The matrix element for two‐photon absorption is calculated as a residue of the general quadratic response function for a system subjected to an external time‐dependent field. The matrix element is correct through first‐order in electron correlation, and includes contributions in addition to those considered in previous calculations which were based on a truncated form of the Random Phase Approximation ( RPA ). Equations of motion are derived from the spectral representation of quadratic response, leading to equivalent expressions for two‐photon absorption in the dipole length, mixed, and dipole velocity formulations. Because the transition moments evaluated in the three formalisms must be equivalent in a complete basis, the calculated results provide a measure of the adequacy of the basis set representation. As a test case, the X 1 σ g + ( v = 0) → ( E, F ) 1 Σ g + ( v = 6) two‐photon process of H 2 is considered.
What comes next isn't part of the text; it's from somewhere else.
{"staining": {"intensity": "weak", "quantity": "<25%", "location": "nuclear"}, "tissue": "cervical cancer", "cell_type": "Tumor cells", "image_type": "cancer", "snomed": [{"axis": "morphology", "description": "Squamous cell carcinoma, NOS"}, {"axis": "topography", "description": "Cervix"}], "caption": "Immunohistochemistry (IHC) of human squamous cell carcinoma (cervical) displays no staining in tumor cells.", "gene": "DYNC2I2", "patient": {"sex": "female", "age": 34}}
It is first demonstrated that agreement between length and velocity forms of the two‐photon transition moment is obtained only through the consideration of all contributing terms. The vibrationally‐averaged transition moment is decomposed into individual state contributions. It is found that the B 1 Σ u + and C 1 Π u ‐coupled matrix elements are comparable at the RPA level to values obtained at the near‐full CI limit, and, although there is some disparity as to the relative weight of the remaining states, the total transition moment in the two formalisms are in good agreement. Using the transition moment obtained at the excitation frequency 1/2ω f , the integrated two‐photon excitation cross‐section is calculated. The value is in excellent agreement with the CI result and lies near the experimental error bars of the absorption cross‐section determined from a single‐beam measurement.